Black Law Students Association Honors Theodore Shaw '79 at Annual Paul Robeson Gala
Conflict Management Specialist Janice Tudy-Jackson '92 Delivers Keynote Address
New York, March 29, 2016—From the Black Lives Matter movement to politics increasingly cleaved by race, 2016 marks a crucial moment for African-American legal leadership, said speakers at Columbia’s Black Law Students Association (BLSA) 22nd annual Paul Robeson Gala.
The Feb. 25 gathering organized by students honored Theodore “Ted” Shaw ’79, the veteran litigator and former president and director-counsel of the NAACP Legal Defense and Educational Fund who was a member of the Columbia Law School faculty from 2008 to 2014. He now directs the Center for Civil Rights at the University of North Carolina at Chapel Hill, and serves as the first Julius L. Chambers Distinguished Professor of Law.
Janice Tudy-Jackson ’92, an accomplished facilitator, mediator, and attorney who teaches a negotiation workshop at the Law School, delivered the keynote address.
|Honoree Theodore “Ted” Shaw ’79 (center), a leading civil rights advocate and educator, stands with keynote speaker Janice Tudy-Jackson ’92 (right) and BLSA Chair Reni Benson '17 (left).|
“This is not a time to be silent,” Shaw said, accepting the Distinguished Alumni Award from Nicholas Willingham ’17, awarded to the civil rights advocate for decades of powerful advocacy on issues including desegregation, voting rights, and capital punishment. “The country is much too important to hold our tongues.”

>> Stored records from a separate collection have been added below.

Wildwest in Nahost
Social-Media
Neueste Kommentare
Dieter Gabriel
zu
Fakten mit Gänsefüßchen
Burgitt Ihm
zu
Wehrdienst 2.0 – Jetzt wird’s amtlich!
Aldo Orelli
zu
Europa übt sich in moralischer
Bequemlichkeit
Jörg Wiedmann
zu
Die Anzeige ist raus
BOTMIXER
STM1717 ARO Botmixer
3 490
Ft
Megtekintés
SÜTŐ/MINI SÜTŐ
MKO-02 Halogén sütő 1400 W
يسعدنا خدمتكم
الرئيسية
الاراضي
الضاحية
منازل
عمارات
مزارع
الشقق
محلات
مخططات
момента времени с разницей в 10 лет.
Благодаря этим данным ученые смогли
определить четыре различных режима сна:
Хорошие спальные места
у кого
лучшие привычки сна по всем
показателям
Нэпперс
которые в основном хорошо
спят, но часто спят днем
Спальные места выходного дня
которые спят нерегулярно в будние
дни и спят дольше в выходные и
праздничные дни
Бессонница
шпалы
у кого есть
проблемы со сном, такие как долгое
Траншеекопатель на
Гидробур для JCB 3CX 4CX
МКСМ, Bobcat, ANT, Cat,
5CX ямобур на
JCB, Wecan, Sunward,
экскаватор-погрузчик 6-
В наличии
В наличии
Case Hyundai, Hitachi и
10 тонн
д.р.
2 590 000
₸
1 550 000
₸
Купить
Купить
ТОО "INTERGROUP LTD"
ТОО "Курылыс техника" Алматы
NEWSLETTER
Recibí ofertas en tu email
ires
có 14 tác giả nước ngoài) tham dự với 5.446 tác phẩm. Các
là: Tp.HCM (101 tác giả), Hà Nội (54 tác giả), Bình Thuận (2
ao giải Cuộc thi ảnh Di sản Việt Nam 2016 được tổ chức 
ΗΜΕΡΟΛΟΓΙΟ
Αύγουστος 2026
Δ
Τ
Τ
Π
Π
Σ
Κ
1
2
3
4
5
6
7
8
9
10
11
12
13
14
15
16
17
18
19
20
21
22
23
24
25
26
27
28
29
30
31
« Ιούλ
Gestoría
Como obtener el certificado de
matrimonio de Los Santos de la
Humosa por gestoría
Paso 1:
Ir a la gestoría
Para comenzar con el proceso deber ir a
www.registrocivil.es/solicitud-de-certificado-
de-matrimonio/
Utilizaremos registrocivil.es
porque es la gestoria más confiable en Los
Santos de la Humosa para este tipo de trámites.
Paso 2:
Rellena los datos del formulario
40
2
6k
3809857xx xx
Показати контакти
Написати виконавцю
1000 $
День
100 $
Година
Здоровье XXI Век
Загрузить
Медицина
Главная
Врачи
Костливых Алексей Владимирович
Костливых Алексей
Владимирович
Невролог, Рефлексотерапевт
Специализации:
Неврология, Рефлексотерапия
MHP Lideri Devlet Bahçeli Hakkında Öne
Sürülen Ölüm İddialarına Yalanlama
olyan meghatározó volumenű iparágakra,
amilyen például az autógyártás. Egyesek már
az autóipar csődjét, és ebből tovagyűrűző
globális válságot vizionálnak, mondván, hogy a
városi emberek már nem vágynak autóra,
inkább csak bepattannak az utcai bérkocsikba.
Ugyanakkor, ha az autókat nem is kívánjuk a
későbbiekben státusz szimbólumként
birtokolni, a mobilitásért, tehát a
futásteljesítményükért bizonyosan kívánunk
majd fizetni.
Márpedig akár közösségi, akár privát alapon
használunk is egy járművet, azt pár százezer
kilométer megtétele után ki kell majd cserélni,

|Robeson Gala Chairs (left to right): Tonbara Ekiyor, Kayasha Lyons, and Nicholas Willingham, all Class of 2017, are all smiles as guests enjoy the special evening.|
Every year, generations of BLSA alumni join current students, faculty, and colleagues to celebrate the life and legacy of renowned lawyer, entertainer, and civil rights champion Paul Robeson ’23, one of Columbia Law School’s most distinguished graduates. Robeson’s struggle continues, Shaw suggested, in contemporary campaigns for social justice.
“If you fight you may win and you may lose, but if you don’t fight you can’t win,” said Shaw,
one of the country's top civil rights litigators. Earlier in his career, among numerous other accomplishments, Shaw played a key role in drafting the admissions policy that was upheld by the U.S. Supreme Court in Grutter v. Bollinger and served as lead counsel for African-American and Latino interveners in the companion case Gratz v. Bollinger.
In Tudy-Jackson’s remarks, after an introduction from Synne Chapman ’16, she highlighted the enduring relevance of soul singer and songwriter Marvin Gaye’s classic album What’s Going On, linking its searing poetry to the inequalities and structural challenges she faced in her journey and that African-Americans still experience more than forty years later. Having already overcome homelessness and dropping out of college, she quit her job at age 45 to come to Columbia Law, she explained, where BLSA was her “life savior.”
“Paul Robeson was a trailblazer and voice of conscience who inspired the world,” she said. “We have to bring light into darkness, and we can never respond to hate with hate.”
|Nicholas Willingham '17 (right) presents honoree Ted Shaw with the Distinguished Alumni Award.||Synne Chapman ’16 (right) introduces keynote speaker Janice Tudy-Jackson.|
BLSA President Danielle (Reni) Benson ’17 and Vice Chair Brianna Cummings ’17 also addressed the evening's guests, recognizing the community’s remarkable solidarity and outlining the organization’s work throughout the year, including networking, activism, and hosting the Paul Robeson conference on February 27. Yadira Ramos-Herbert, the Law School's director of Academic Counseling and Student Outreach, kicked off the evening.
Members of the BLSA board invite Ted Shaw and Janice Tudy-Jackson join them for a group photo. (From left to right, back row to front: Marc Holloway, Stephan Bradley, George Tepe, Denzell Faison, Kendall Wells, Norian Watson, Wendell Ramsey, Matthew Mahoney, Brianna Cummings, Tito Kolawole, Reni Benson)
Previous alumni who have been honored by BLSA at the Paul Robeson Gala include former Attorney General Eric H. Holder, Jr. ’76, Judge U.W. Clemon ’68, and New York City Counsel to the Mayor Maya Wiley ’89. Recent keynote speakers have included former New York City mayor David N. Dinkins and Kristen Clarke ’00, chief of the Civil Rights Bureau at the New York Attorney General’s Office.